::: Document text :::
Running millions of simulations on Google Cloud makes epidemiological models faster and more accurate
Using the Global Epidemic and Mobility Model (GLEAM), a metapopulation model that combines real-world data on populations and human mobility with elaborate stochastic models of disease transmission, the team ran simulations to describe possible scenarios for the outbreak as it spreads and governments enact interventions. But running their simulations with so many epidemiological and transportation variables requires huge amounts of compute power, data processing, and storage. So the team took advantage of the integrated, scalable tools built into Google Cloud to set up their pipeline with Google Cloud Life Sciences, load each model into Google Cloud Storage, run thousands of parallel simulations on preemptible Virtual Machines (VMs) in Google Compute Engine, and then analyze them in BigQuery. With help from Google Cloud research credits, they have been able to simulate over nine million different scenarios to date and have analyzed over 5.5 PBs of simulation data in BigQuery. They also assessed the relative risk of importing cases from and within China, estimated the risk of sustained community transmission outside Mainland China, and published their results online with Google’s visualization tool, Data Studio.
:::
Write the next part of the text about running epidemic simulations on Google Cloud, picking up after its final sentence.
::: Data excerpts :::
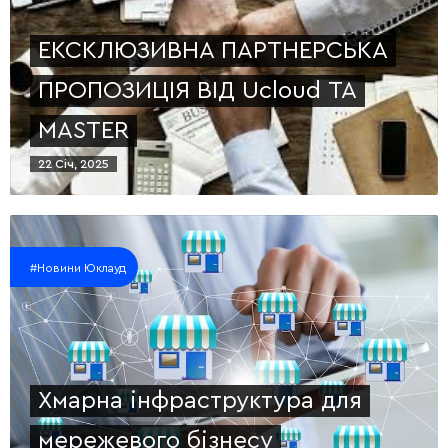
ЕКСКЛЮЗИВНА ПАРТНЕРСЬКА
ПРОПОЗИЦІЯ ВІД Ucloud ТА
MASTER
22 Січ, 2025
#Новини Юклауд
Хмарна інфраструктура для
мережевого бізнесу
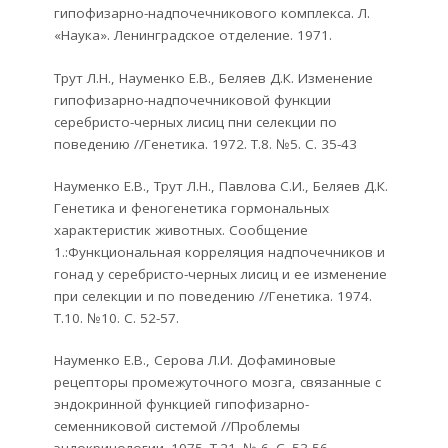
гипофизарно-надпочечникового комплекса. Л.
«Наука». Ленинградское отделение. 1971.
Трут Л.Н., Науменко Е.В., Беляев Д.К. Изменение
гипофизарно-надпочечниковой функции
серебристо-черных лисиц пни селекции по
поведению //Генетика. 1972. Т.8. №5. С. 35-43
Науменко Е.В., Трут Л.Н., Павлова С.И., Беляев Д.К.
Генетика и феногенетика гормональных
характеристик животных. Сообщение
1.:Функциональная корреляция надпочечников и
гонад у серебристо-черных лисиц и ее изменение
при селекции и по поведению //Генетика. 1974.
Т.10. №10. С. 52-57.
Науменко Е.В., Серова Л.И. Дофаминовые
рецепторы промежуточного мозга, связанные с
эндокринной функцией гипофизарно-
семенниковой системой //Проблемы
:::
Output for this task:
Dr. Chinazzi, Associate Research Scientist at MoBS, had prior experience with a similar Google Cloud pipeline when he studied the spread of Zika virus in 2016. Then he was able to run ten million simulations, sometimes as many as 250K a day, to analyze how variables like locations, temperature, population, and travel patterns affected possible rates of infection through mosquitoes. This time his team drew on public datasets of case importations from China and private airline transportation data from the Official Aviation Guide (OAG) and the International Air Transport Association (IATA) as well as ground mobility/commuting data from Statistical Offices in more than thirty countries and 80,000 administrative regions.
Based on internationally reported cases, their models show that at the start of the travel ban from Wuhan, most Chinese cities had already received many infected travelers. The travel quarantine of Wuhan delayed the overall epidemic progression by only three to five days in Mainland China, but had a more marked effect at the international scale, where case importations were reduced by nearly 80% until mid-February. “Developing data-driven models for the spread of this infectious disease is critical,” says Dr. Chinazzi. “Our team is working around-the-clock to model the effects that different containment and mitigation strategies have in affecting the spread and severity of the COVID-19 outbreak.”